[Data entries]
# # # #

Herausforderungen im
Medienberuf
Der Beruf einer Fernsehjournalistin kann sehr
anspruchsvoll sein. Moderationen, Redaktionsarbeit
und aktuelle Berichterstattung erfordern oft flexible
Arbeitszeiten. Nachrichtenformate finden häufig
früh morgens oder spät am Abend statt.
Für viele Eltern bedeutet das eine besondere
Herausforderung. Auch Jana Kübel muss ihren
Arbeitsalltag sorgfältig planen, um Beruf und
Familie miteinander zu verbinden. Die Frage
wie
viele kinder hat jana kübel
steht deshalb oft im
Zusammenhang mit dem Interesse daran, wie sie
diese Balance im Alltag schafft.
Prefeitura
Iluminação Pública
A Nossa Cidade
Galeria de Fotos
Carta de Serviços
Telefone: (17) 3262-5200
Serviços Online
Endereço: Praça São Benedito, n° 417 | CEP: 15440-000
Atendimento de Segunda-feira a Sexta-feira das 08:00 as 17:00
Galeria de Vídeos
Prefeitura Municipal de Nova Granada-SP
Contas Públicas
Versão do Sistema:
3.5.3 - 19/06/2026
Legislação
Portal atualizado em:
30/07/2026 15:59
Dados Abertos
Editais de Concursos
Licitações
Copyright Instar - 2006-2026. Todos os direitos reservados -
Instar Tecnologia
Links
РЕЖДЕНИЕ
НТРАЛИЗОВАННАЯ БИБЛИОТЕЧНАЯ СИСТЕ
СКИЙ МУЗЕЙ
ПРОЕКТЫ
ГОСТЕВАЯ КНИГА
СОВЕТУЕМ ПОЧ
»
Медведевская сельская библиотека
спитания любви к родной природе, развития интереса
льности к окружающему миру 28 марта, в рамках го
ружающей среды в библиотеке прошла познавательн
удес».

# # # #

DESCRIPTION OF THE TASK>
In the data above, which lines lie between the line with "Arbeitszeiten. Nachrichtenformate finden" and the line with "steht deshalb oft im", inclusive? Print those lines exactly and nothing else.

RESPONSE>
Arbeitszeiten. Nachrichtenformate finden häufig
früh morgens oder spät am Abend statt.
Für viele Eltern bedeutet das eine besondere
Herausforderung. Auch Jana Kübel muss ihren
Arbeitsalltag sorgfältig planen, um Beruf und
Familie miteinander zu verbinden. Die Frage
wie
viele kinder hat jana kübel
steht deshalb oft im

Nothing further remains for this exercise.